What is Penetration Testing and Why is it Important

 

Penetration testing (otherwise known as pentesting, or the more general security testing) is the process of testing your applications for vulnerabilities, and answering a simple question: “What could a hacker do to harm my application, or organization, out in the real world?”

  •         An effective penetration test will usually involve a skilled hacker, or team of hackers. You purposefully ensure that the hacker(s) don’t have access to any source code and ask them to try to gain access to your systems. Penetration tests can be carried out on IP address ranges, individual applications, or even as little information as a company name. The level of access you give an attacker depends on what you are trying to test. To give a few examples of penetration tests you could run:
  •         You could give a team of penetration testers a company’s office address and tell them to try and gain access to their systems. The team could employ a huge range of differing techniques to try and break into the organization, ranging from social engineering (e.g. asking a receptionist if they can look in a computer room to run safety checks, and installing USB keyloggers) through to complex application specific attacks.
  •         A penetration tester could be given access to a version of a web application you haven’t deployed yet and told to try and gain access or cause damage by any means possible. The penetration tester will then employ a variety of different attacks against various parts of the application in an attempt to break in.

One thing which is common amongst all penetration tests, is that they should have findings. There is no perfect system, and all organizations can take additional steps to improve their security. The purpose of a penetration test is to identify key weaknesses in your systems and applications, to determine how to best allocate resource to improve the security of your application, or organization as a whole.

 

Let’s look at a few benefits of Cybersecurity testing:

  1. Improved Cybersecurity Increases Customer Retention

When it comes to customer service and relations, trust is everything. Your customers demand failsafe security whether they are making an online purchase, logging on to their account or simply signing up for your newsletter. They need to know that their personal data and identity is secure. A recent study revealed that organizations that adopted an identity-centric approach to security experienced the following results:

  •         A 39-percent increase in customer satisfaction
  •         A 38-percent increase in revenue
  •         An 87-percent increase in talent retention and acquisition
  1. Proactively Testing Cybersecurity Keeps the Government Off Your Back

Most organizations, regardless of industry or size, are likely to face compliance obligations at some point in their business year. Statutory, contractual, regulatory and legal compliance are just some of the compliance obligations faced by businesses today.

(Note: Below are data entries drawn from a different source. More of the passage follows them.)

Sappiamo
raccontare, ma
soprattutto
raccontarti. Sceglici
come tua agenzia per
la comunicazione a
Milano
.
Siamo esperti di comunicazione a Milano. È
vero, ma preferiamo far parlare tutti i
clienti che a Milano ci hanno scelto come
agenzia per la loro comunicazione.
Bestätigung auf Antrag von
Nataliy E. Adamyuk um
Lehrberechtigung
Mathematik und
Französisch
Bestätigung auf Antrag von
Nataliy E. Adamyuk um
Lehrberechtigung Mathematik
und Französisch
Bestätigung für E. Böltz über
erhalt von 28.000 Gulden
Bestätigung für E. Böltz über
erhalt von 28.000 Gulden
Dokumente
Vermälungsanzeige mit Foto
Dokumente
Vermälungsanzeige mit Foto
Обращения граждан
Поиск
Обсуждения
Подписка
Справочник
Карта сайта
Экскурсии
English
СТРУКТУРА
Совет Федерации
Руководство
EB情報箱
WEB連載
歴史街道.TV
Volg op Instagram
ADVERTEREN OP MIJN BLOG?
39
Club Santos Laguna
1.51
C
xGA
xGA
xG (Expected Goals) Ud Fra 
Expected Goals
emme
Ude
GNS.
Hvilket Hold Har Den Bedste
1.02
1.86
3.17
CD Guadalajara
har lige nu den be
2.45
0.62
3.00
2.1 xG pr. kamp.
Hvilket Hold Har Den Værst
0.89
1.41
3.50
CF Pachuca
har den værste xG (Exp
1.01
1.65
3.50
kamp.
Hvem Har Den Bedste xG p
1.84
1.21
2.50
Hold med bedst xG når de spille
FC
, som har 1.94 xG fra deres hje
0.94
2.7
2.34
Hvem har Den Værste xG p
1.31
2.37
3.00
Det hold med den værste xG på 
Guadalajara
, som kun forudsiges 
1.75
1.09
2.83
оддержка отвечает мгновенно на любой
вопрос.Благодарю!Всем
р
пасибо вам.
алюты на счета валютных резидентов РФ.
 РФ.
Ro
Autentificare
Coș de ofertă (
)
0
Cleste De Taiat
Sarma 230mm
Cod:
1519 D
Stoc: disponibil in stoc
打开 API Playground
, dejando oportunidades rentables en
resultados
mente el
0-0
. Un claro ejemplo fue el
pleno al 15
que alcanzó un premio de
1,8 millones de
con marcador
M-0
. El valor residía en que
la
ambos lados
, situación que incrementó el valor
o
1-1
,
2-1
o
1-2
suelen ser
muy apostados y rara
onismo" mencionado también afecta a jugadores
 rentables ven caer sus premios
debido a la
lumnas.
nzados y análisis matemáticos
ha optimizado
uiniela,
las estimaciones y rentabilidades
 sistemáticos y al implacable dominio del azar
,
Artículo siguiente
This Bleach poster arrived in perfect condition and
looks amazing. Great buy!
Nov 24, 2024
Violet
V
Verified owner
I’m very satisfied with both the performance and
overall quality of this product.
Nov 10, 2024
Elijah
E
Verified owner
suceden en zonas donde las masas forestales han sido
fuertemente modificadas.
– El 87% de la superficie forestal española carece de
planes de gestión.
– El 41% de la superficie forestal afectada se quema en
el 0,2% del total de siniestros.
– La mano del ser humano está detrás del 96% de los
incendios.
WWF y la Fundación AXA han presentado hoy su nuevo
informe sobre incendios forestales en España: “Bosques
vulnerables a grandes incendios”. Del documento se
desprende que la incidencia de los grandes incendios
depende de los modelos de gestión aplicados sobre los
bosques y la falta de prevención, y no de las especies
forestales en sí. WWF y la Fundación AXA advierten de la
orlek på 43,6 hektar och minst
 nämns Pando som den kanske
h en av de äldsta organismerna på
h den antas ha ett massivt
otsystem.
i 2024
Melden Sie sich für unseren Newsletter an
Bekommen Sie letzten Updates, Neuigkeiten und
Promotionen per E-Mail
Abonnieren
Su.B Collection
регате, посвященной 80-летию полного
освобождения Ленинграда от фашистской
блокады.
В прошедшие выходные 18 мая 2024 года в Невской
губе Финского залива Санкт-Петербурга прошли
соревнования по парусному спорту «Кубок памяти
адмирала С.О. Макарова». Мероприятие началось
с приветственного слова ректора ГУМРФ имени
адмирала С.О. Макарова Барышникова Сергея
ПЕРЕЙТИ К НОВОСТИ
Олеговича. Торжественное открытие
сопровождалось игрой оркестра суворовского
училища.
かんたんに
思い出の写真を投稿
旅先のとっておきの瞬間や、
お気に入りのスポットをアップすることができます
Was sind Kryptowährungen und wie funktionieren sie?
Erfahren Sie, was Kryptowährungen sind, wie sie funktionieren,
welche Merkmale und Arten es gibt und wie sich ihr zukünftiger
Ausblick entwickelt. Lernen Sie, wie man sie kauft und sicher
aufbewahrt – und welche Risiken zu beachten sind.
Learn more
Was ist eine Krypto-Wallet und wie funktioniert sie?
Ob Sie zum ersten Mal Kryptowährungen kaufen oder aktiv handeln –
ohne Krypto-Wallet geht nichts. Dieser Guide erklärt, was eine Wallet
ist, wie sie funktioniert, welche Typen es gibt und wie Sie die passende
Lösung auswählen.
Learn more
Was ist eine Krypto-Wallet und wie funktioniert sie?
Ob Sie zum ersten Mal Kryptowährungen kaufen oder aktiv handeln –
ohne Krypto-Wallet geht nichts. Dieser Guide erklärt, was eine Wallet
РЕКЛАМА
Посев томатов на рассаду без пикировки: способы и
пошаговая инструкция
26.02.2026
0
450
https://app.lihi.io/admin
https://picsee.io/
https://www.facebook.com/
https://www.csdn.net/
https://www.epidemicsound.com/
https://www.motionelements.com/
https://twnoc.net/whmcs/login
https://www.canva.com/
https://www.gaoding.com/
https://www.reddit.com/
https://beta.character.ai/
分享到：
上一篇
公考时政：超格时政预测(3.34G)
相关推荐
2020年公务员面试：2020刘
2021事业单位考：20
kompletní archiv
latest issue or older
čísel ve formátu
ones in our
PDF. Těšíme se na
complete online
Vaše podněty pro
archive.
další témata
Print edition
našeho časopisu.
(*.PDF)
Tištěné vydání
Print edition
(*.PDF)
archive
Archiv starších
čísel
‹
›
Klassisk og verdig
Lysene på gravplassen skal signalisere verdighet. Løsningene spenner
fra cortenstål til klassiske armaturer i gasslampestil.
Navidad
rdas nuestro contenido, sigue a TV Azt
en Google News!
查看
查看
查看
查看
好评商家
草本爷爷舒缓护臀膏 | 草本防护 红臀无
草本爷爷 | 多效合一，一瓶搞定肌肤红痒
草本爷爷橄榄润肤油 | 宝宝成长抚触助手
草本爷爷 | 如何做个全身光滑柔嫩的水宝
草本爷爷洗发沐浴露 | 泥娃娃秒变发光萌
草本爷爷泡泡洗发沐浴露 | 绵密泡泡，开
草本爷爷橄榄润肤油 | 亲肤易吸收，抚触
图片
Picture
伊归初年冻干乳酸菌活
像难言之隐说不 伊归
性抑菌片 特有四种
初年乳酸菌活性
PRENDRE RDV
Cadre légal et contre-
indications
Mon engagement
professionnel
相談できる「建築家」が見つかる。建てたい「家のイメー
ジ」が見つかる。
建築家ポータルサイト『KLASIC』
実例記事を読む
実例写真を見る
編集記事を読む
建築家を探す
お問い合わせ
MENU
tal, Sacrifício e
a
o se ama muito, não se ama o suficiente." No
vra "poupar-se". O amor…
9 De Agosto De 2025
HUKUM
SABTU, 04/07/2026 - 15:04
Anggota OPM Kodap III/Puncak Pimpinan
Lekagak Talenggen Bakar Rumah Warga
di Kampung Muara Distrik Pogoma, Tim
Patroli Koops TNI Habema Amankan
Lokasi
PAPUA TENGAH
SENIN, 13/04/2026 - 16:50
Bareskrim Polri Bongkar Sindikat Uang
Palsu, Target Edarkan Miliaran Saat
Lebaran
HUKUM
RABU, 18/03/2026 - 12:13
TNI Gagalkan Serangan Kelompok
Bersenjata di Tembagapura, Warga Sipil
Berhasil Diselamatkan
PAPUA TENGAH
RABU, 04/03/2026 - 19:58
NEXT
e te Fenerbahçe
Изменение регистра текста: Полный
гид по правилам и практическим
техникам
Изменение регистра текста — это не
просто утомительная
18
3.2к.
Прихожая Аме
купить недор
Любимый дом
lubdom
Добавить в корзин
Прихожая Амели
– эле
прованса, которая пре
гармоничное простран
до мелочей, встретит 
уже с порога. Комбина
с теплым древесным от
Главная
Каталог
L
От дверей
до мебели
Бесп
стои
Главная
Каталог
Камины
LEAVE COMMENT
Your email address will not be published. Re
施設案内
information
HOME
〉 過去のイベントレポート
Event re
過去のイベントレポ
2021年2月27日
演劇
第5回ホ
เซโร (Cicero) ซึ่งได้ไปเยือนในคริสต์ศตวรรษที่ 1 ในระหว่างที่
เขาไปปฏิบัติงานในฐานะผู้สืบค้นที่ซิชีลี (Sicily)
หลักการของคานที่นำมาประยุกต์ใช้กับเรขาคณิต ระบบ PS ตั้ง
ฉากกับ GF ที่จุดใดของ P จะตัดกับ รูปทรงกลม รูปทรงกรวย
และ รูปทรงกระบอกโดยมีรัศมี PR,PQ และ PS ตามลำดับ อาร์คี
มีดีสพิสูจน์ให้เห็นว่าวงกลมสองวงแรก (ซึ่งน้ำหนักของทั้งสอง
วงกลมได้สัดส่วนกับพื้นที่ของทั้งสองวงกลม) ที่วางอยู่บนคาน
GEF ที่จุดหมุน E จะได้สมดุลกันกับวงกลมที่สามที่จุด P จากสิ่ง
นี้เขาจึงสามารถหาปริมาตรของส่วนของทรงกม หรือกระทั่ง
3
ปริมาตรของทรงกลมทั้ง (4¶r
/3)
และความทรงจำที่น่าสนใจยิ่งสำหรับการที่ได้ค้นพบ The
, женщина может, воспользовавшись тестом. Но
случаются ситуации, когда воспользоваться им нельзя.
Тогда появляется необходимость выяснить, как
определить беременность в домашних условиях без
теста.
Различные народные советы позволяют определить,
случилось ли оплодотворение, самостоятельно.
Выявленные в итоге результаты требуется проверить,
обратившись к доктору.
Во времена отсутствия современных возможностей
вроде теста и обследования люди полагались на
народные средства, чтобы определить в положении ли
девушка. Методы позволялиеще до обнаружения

While testing your cybersecurity controls won’t necessarily reduce the level of scrutiny placed on you by government and compliance bodies, it could help to ease the pressure when they start digging around in the dirt. Proactive compliance can help you to proactively prepare for audits and compliance checks instead of scrambling for answers or, even worse, facing non-compliance penalties.

 

  1. Testing Cybersecurity Can Unveil Dangerous Vulnerabilities

A thorough risk assessment of your entire IT infrastructure could uncover vulnerabilities and weaknesses before they become a dangerous threat. It is important to consider all security endpoints, including internal threats to your data security. Research conducted by the U.S. Computer Emergency Response Team (Cert) revealed that close to 40 percent of data security threats came from within the organization.

Developing and documenting a response and recovery plan will also help you to protect against data threats and recover quickly should your organization become a target.

 

  1. Testing Cybersecurity Can Prevent a PR Nightmare

They say that all publicity is good publicity but tell that to the company that just had millions of customer accounts stolen. It happened to Yahoo earlier this year in a data breach that cost them 500 million accounts, and which has also cost them their reputation, a mass exodus of users and tougher scrutiny from industry regulators.

A PR disaster caused by a data breach could potentially decimate the reputation of your business, but it’s something that regular and thorough testing of your information security systems could prevent. All organizations, large or small, should be placing a focus on cyber security testing to protect the integrity and security of their own data and that of their customers and associates.

 

  1. Testing Cybersecurity Can Save You Millions

So, what is the true cost of a data security breach? Data breaches large and small continue to flood the news, although measuring the true cost is still a challenge. According to the Ponemon 2015 Cost of Data Breach Study, the cost of data breaches due to criminal or malicious attack rose from $159 to $174 per record in 2015. That’s not so bad if you only lose one or two records, but consider the cost of hundreds, thousands or millions of records and those figures really start to hold some weight.

The Ponemon study also revealed that corporations that involved their board members in their risk and vulnerability processes experienced a reduction in the cost of each record by $5.50. When board members are involved with security processes, they are more likely to understand the importance of spending money to protect data. Board members are also likely to act faster during or after a data breach, which can often result in less money being spent during recovery.

Given the importance of cybersecurity testing, many organizations fail to address the issue consistently or completely. This isn’t usually negligence in itself, but is instead often due to the sheer scope of the work involved.

When your network has been established for years, appears to be working without many hiccups and you don’t want to cause outages or significant downtime, just where do you start? It’s a good question. Many organizations begin cyber security testing, but then fail to complete the task after doing a little external penetration testing and securing their web applications. For true risk compliance, everything must be considered.